Healthcare experts predict that the recovery rate for hospitals and health systems will likely be slower than expected, even with the help of the federal government’s financial relief packages and states lifting moratoriums on elective healthcare procedures. With the recent support for telemedicine, many physician groups are experiencing economic hardship as patients are continuing to seek virtual healthcare services. During this COVID-19 period, telehealth visits have replaced routine in-person healthcare visits to the physician’s office, posing a threat to traditional primary care practices and general practitioners. An emerging transition to telemedicine for the primary care practices must, therefore, be considered as long-term preparations in response to COVID-19 unfold.

Hospitals, health systems, and physician practices are left to consider other avenues for financial sustainability. Some providers are considering the shift to a more value-based arrangement rather than volume-based, in efforts to stabilize revenue in the future. Providers are also considering potential partnerships to survive the financial downturn of the pandemic. Larger hospital systems are exploring mergers, while physicians’ practices and smaller hospitals are contemplating acquisitions, both of which will accelerate the consolidation of the healthcare system and subsequently impact the costs of healthcare services.
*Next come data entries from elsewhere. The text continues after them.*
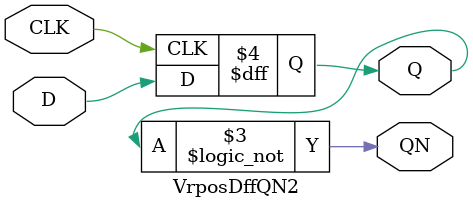
<source format=v>
module VrposDffQN2(CLK, D, Q, QN);
  input CLK, D;
  output Q, QN;
  reg Q, QN;

  always @ (posedge CLK)	
    Q <= D;
  always @ (Q)
    QN <= !Q;
endmodule
</source>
While plans for healthcare consolidation through mergers and acquisitions may lessen the financial burden of COVID-19, consolidation may reduce market competition and increase costs for healthcare services. In the past, hospital consolidation has led to the integration of additional providers, which, in turn, increased the cost of services. The negative financial impact faced by providers and potential increased costs to patients must be monitored and mitigated in response to developments in the coming months considering the ongoing COVID-19 response.